Like the masterful French film ‘The Umbrellas of Cherbourg’ (1964 and starring Catherine Deneuve), a musical with refined visuals and mesmerizing colors we tend to associate with painters or decorators, Fullerton-Batten confounds our expectations of photography. As if assembling pieces of jigsaw puzzle, she merges these with digital technology (her camera is the Hasselbad H6d 100c, which she says is the best digital camera on the market), the production demands of cinema, her painterly wiles and love of beauty to create striking images whose sensitivity set them apart and can be appreciated from different angles or levels of experience.



One final thing enhances Fullerton-Batten’s art and this is her emotional range. In her photography, emotion manifests as mystery, tension, fear and alienation, but always with an overlay of empathetic exaltation. We see this easily in “Feral Children” (2015), a project based on the accounts of lost, abandoned, or kidnapped children who grew up alone, except for the company of animals. At first, we are struck by their wild alienation, then feel the strangeness of their connection to their surroundings, then, through Fullerton-Batten’s deft emotional understanding, we sense they have survived by finding life and meaning because of their kinship with animals.
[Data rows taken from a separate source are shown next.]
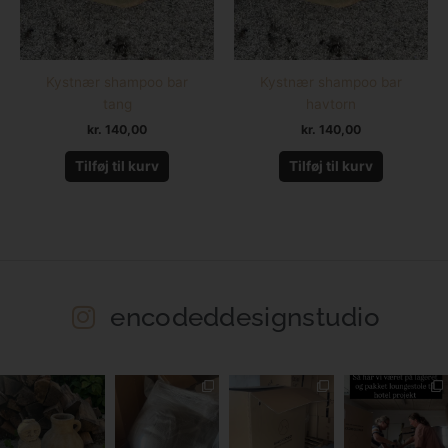
Kystnær shampoo bar
Kystnær shampoo bar
tang
havtorn
kr.
140,00
kr.
140,00
Tilføj til kurv
Tilføj til kurv
encodeddesignstudio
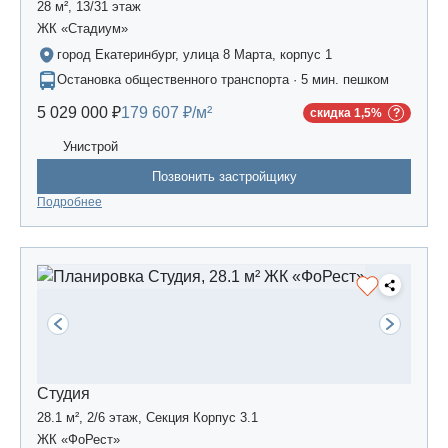
28 м², 13/31 этаж
ЖК «Стадиум»
город Екатеринбург, улица 8 Марта, корпус 1
Остановка общественного транспорта · 5 мин. пешком
5 029 000 ₽
179 607 ₽/м²
скидка 1,5%
Унистрой
Позвонить застройщику
Подробнее
Студия
28.1 м², 2/6 этаж, Секция Корпус 3.1
ЖК «ФоРест»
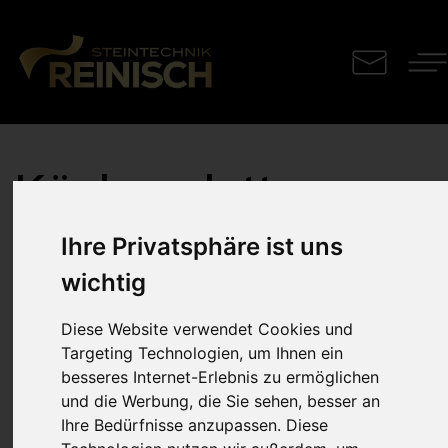
Küchenplatte
Infinity
Ihre Privatsphäre ist uns
wichtig
Diese Website verwendet Cookies und
Arbeitsplatte mit einer unaufdringlichen schwarz-braun-
Targeting Technologien, um Ihnen ein
weiß Maßerung
besseres Internet-Erlebnis zu ermöglichen
und die Werbung, die Sie sehen, besser an
Ihre Bedürfnisse anzupassen. Diese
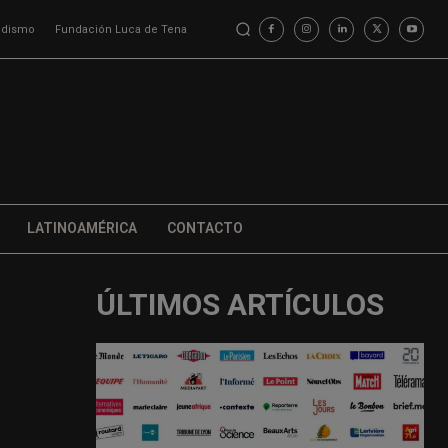
iodismo
Fundación Luca de Tena
LATINOAMÉRICA
CONTACTO
ÚLTIMOS ARTÍCULOS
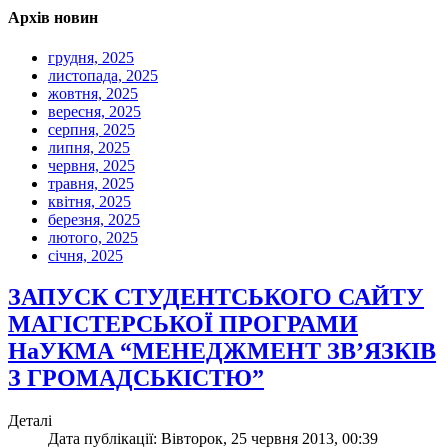
Архів новин
грудня, 2025
листопада, 2025
жовтня, 2025
вересня, 2025
серпня, 2025
липня, 2025
червня, 2025
травня, 2025
квітня, 2025
березня, 2025
лютого, 2025
січня, 2025
ЗАПУСК СТУДЕНТСЬКОГО САЙТУ
МАГІСТЕРСЬКОЇ ПРОГРАМИ
НаУКМА “МЕНЕДЖМЕНТ ЗВ’ЯЗКІВ
З ГРОМАДСЬКІСТЮ”
Деталі
Дата публікації: Вівторок, 25 червня 2013, 00:39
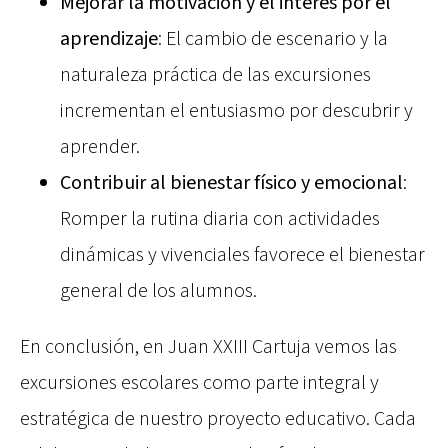
Mejorar la motivación y el interés por el
aprendizaje
: El cambio de escenario y la
naturaleza práctica de las excursiones
incrementan el entusiasmo por descubrir y
aprender.
Contribuir al bienestar físico y emocional
:
Romper la rutina diaria con actividades
dinámicas y vivenciales favorece el bienestar
general de los alumnos.
En conclusión, en Juan XXIII Cartuja vemos las
excursiones escolares como parte integral y
estratégica de nuestro proyecto educativo. Cada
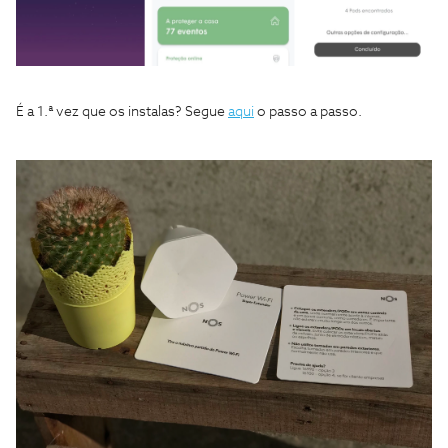
É a 1.ª vez que os instalas? Segue
aqui
o passo a passo.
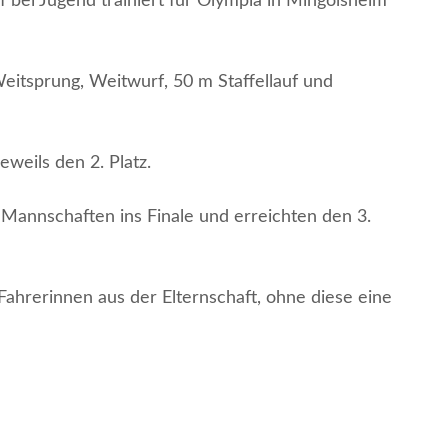
f bei Jugend trainiert für Olympia in Mingolsheim
eitsprung, Weitwurf, 50 m Staffellauf und
weils den 2. Platz.
 Mannschaften ins Finale und erreichten den 3.
Fahrerinnen aus der Elternschaft, ohne diese eine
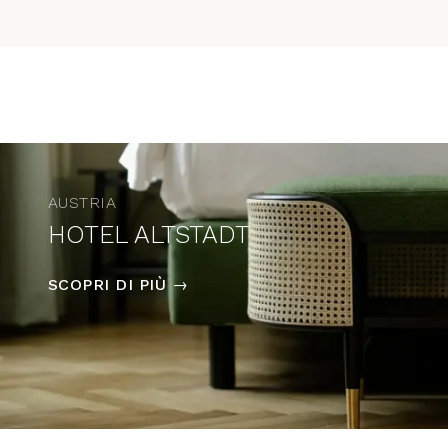
AUSTRIA
HOTEL ALTSTADT
SCOPRI DI PIÙ →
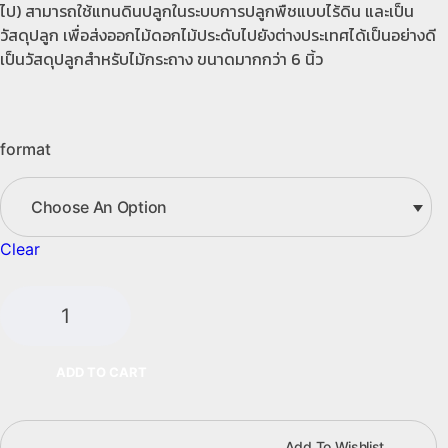
ไป) สามารถใช้แทนดินปลูกในระบบการปลูกพืชแบบไร้ดิน และเป็น
วัสดุปลูก เพื่อส่งออกไม้ดอกไม้ประดับไปยังต่างประเทศได้เป็นอย่างดี
เป็นวัสดุปลูกสำหรับไม้กระถาง ขนาดมากกว่า 6 นิ้ว
format
Clear
พี
ทมอส
(Peatmoss)
3
ADD TO CART
กก./
เบส
ซัพ
Add To Wishlist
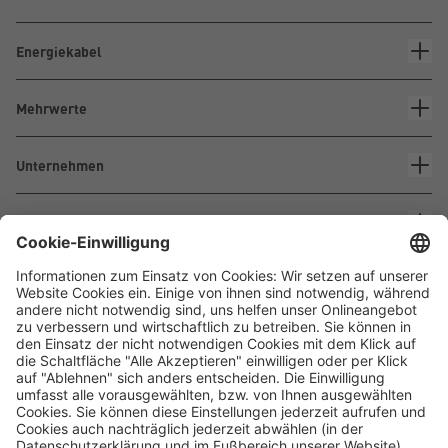
Energiekabel
Mehrwerte
Unternehmen
Kontakt
Waskönig+Walter
Kabel-Werk GmbH u. Co. KG
Ostermoorstraße 77
26683 Saterland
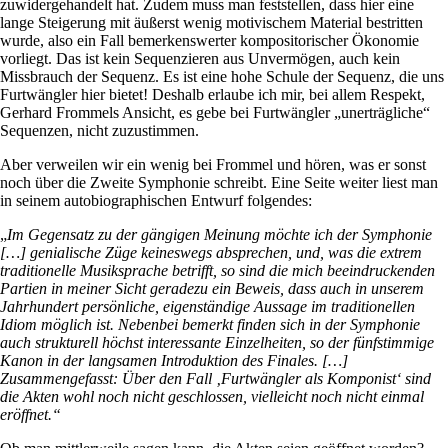
zuwidergehandelt hat. Zudem muss man feststellen, dass hier eine
lange Steigerung mit äußerst wenig motivischem Material bestritten
wurde, also ein Fall bemerkenswerter kompositorischer Ökonomie
vorliegt. Das ist kein Sequenzieren aus Unvermögen, auch kein
Missbrauch der Sequenz. Es ist eine hohe Schule der Sequenz, die uns
Furtwängler hier bietet! Deshalb erlaube ich mir, bei allem Respekt,
Gerhard Frommels Ansicht, es gebe bei Furtwängler „unerträgliche“
Sequenzen, nicht zuzustimmen.
Aber verweilen wir ein wenig bei Frommel und hören, was er sonst
noch über die Zweite Symphonie schreibt. Eine Seite weiter liest man
in seinem autobiographischen Entwurf folgendes:
„
Im Gegensatz zu der gängigen Meinung möchte ich der Symphonie
[…] genialische Züge keineswegs absprechen, und, was die extrem
traditionelle Musiksprache betrifft, so sind die mich beeindruckenden
Partien in meiner Sicht geradezu ein Beweis, dass auch in unserem
Jahrhundert persönliche, eigenständige Aussage im traditionellen
Idiom möglich ist. Nebenbei bemerkt finden sich in der Symphonie
auch strukturell höchst interessante Einzelheiten, so der fünfstimmige
Kanon in der langsamen Introduktion des Finales. […]
Zusammengefasst: Über den Fall ‚Furtwängler als Komponist‘ sind
die Akten wohl noch nicht geschlossen, vielleicht noch nicht einmal
eröffnet.“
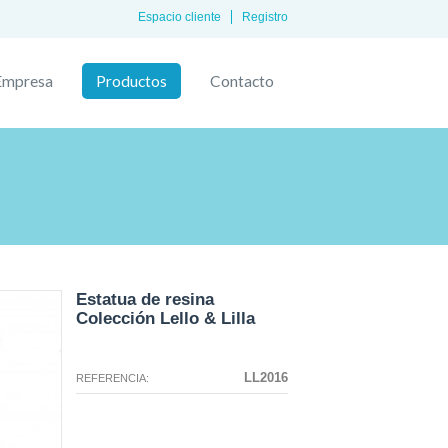
Espacio cliente
Registro
Empresa
Productos
Contacto
Estatua de resina
Colección Lello & Lilla
La configuración seleccionada para
La configuración que ha
este producto no existe.
seleccionado no tiene ninguna
LL2016
REFERENCIA:
imagen en este momento.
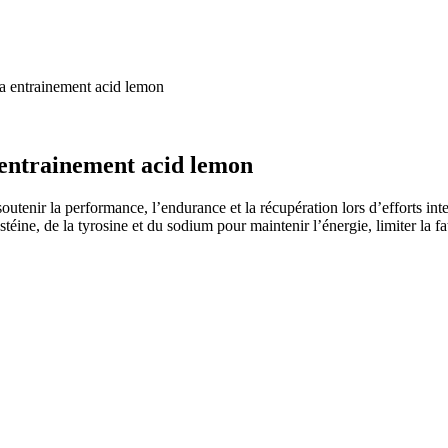
ra entrainement acid lemon
 entrainement acid lemon
utenir la performance, l’endurance et la récupération lors d’efforts int
stéine, de la tyrosine et du sodium pour maintenir l’énergie, limiter la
I discovered Julia Fullerton-Batten’s photography while perusing the internet for artists to potentially represent. My demands were high as I have a reputation to uphold, but I also wanted artists with a fresh and different perspective. In addition, I wanted them to already have national and international exposure so together we could build more of the kind of recognition we desire and deserve. I wasn’t expecting to stumble upon a photographer, as I'm known for showing painters, but I found exactly what I was looking for in Julia Fullerton-Batten. Now, I hope you will look at and pay close attention to her art.